Bagian Dokumen:

------------------------------

KOTA BLITAR – Rencana kegiatan penanaman modal asing (PMA) di Blitar selatan oleh Tiongkok menjadi bukti potensi Bumi Penataran. Wacana pengembangan atau pembangunan pembangkit listrik tenaga bayu (PLTB) itu juga harus memberikan dampak positif untuk masyarakat, utamanya sekitar lokasi kegiatan investasi tersebut.
“Jangan sampai seperti investasi lain yang kini sudah ada. Tidak membawa banyak manfaat, malah sebaliknya, warga dihantui masalah limbah dan kerusakan jalan. Seperti yang terjadi karena Greenfields dan Rejoso Manis Indo (RMI),” ujar Ketua Rakyat Tuntut Amanah Keadilan (Ratu Adil), Mohammad Trijanto.
Pihaknya juga mengetahui kegiatan investasi asing menjadi domain pemerintah pusat. Artinya, pemerintah daerah hanya sebagai fasilitator wilayah karena ketempatan lokasi investasi. Keputusan strategis lainnya dilakukan di tingkat pemerintah pusat.
Kendati begitu, kata dia, bukan berarti pemerintah daerah hanya bisa berpangku tangan. Setidaknya harus ada goodwill atau niat baik untuk melindungi dan menyejahterakan masyarakat dari keberadaan investasi tersebut. “Koordinasi dengan pusat harus dilakukan. Mumpung masih awal, jangan sampai nanti Kabupaten Blitar hanya sebagai penonton dan menerima hal-hal negatif dari kegiatan PMA ini,” tegas dia.
Menurutnya, investasi memang bisa membawa dampak positif untuk daerah. Namun, hal itu juga harus melalui kalkulasi yang cermat. Di sisi lain, pemodal juga pasti menghitung atau menekan biaya operasional dalam menjalankan usaha.

------------------------------

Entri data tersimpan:

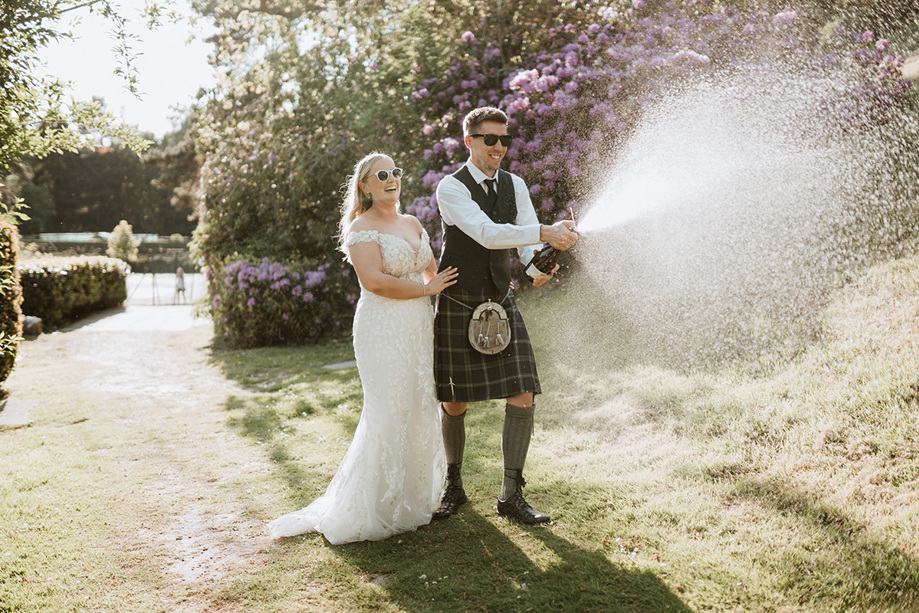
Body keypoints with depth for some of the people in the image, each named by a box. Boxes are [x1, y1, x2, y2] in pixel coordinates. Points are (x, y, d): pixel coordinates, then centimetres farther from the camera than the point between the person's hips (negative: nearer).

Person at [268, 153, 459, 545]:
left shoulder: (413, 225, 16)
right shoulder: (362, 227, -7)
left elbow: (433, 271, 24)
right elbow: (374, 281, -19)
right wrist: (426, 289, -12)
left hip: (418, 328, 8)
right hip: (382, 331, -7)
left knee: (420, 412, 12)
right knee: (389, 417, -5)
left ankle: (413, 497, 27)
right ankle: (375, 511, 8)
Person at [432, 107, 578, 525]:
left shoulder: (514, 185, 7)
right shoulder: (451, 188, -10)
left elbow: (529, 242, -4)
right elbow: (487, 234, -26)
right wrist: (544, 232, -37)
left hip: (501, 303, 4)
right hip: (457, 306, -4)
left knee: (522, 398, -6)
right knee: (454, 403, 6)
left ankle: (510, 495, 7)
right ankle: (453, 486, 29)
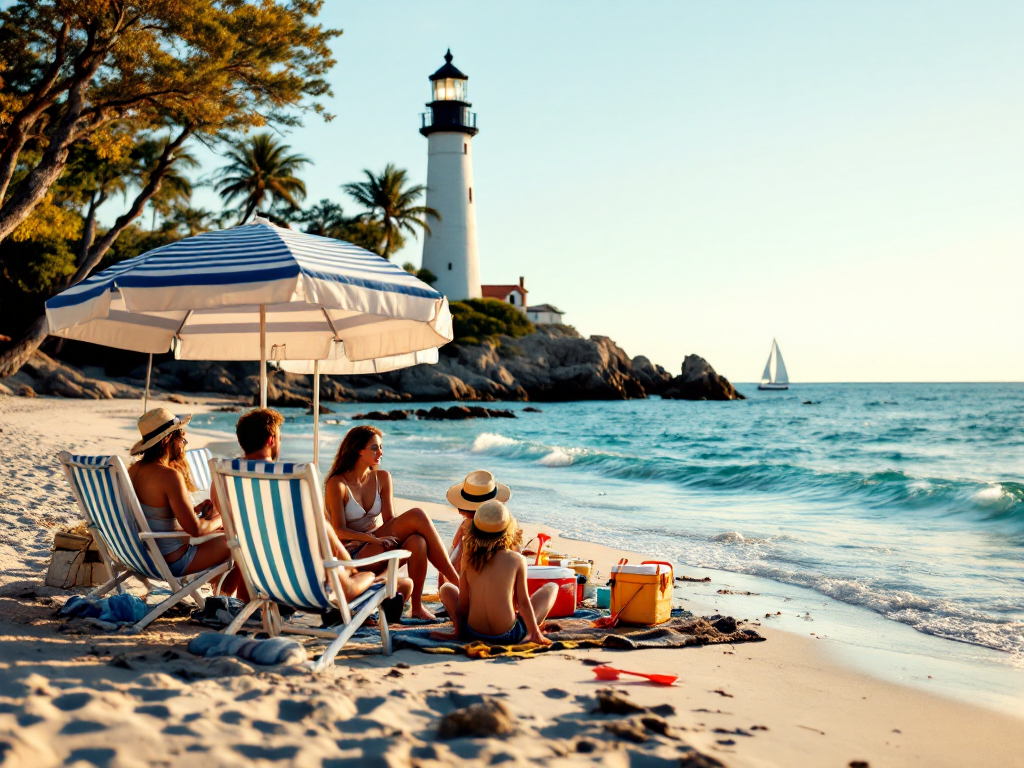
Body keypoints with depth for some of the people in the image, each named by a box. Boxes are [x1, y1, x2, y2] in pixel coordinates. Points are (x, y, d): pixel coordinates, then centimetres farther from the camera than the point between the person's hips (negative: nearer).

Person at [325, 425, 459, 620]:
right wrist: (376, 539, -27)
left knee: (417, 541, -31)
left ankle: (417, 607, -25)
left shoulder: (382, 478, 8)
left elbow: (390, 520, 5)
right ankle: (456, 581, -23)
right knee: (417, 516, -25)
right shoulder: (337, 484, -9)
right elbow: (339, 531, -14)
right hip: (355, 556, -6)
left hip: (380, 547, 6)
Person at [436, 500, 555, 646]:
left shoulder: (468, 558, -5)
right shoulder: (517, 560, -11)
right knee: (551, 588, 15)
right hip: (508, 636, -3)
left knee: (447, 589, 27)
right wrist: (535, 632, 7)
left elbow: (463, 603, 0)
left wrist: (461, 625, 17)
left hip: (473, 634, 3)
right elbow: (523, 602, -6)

------------------------------

Soal Materi:
**A.** Salin ulang dengan persis baris-baris catatan dari baris yang memuat "right wrist: (544, 232, -37)" sampai baris yang memuat "left hip: (473, 634, 3)", termasuk kedua baris tersebut. Jangan sertakan gambar dalam jawaban.
**B.** Lanjutkan berita tentang rencana penanaman modal asing di Blitar selatan, mulai setelah kalimat terakhirnya.
Teks dan catatan ini tidak saling berkaitan.

Jawaban Tugas:
**A.**
right wrist: (544, 232, -37)
left hip: (501, 303, 4)
right hip: (457, 306, -4)
left knee: (522, 398, -6)
right knee: (454, 403, 6)
left ankle: (510, 495, 7)
right ankle: (453, 486, 29)
Body keypoints with depth for some of the people in the image, each named by a box. Boxes are [x1, y1, x2, y2] in pixel coordinates. Points are (x, y, d): pixel coordinates, then centimetres farther from the camera than the point between the person's hips (negative: nearer).

Person at [325, 425, 459, 620]:
right wrist: (376, 539, -27)
left knee: (417, 541, -31)
left ankle: (417, 607, -25)
left shoulder: (382, 478, 8)
left elbow: (390, 520, 5)
right ankle: (456, 581, -23)
right knee: (417, 516, -25)
right shoulder: (337, 484, -9)
right elbow: (339, 531, -14)
right hip: (355, 556, -6)
left hip: (380, 547, 6)
Person at [436, 500, 555, 646]:
left shoulder: (468, 558, -5)
right shoulder: (517, 560, -11)
right knee: (551, 588, 15)
right hip: (508, 636, -3)
left knee: (447, 589, 27)
right wrist: (535, 632, 7)
left elbow: (463, 603, 0)
left wrist: (461, 625, 17)
left hip: (473, 634, 3)

**B.**
Trijanto menuturkan, peluang kerja sering kali digembar-gemborkan untuk memuluskan jalan investasi. Namun dalam praktiknya, selama ini serapan tenaga kerja lokal relatif minim. Sebab, pelaku usaha juga melakukan seleksi ketat mengenai rekrutmen sumber daya manusia dalam menjalankan usaha tersebut. “Nah, ini jadi pekerjaan pemerintah. Menyiapkan tenaga kerja lokal yang siap untuk menangkap peluang kerja tersebut. Dan hal ini harus dikawal, tidak cukup sebatas imbauan atau komitmen formal,” katanya.
Selain tenaga kerja, sambung Trijanto, pemerintah juga memiliki kewenangan untuk menuntut corporate social responsibility (CSR) atau tanggung jawab sosial perusahaan. Pihaknya berharap anggaran sosial perusahaan ini dikelola dengan baik dan bertanggung jawab. “Jika belum ada lembaga khusus yang mengelola, baiknya kewajiban perusahaan ini diserahkan kepada kelompok masyarakat sekitar. Tentunya dengan pengawasan dari pemerintah,” tandasnya.
Untuk diketahui, beberapa waktu lalu pemerintah daerah melalui beberapa organisasi perangkat daerah (OPD) mendampingi kegiatan studi kelayakan di Kecamatan Wonotirto terkait rencana investasi dari Tiongkok. Nilai PMA ini dikabarkan mencapai Rp 16 triliun yang akan diwujudkan dalam proyek pembangkit listrik tenaga bayu (PLTB). (hai/c1)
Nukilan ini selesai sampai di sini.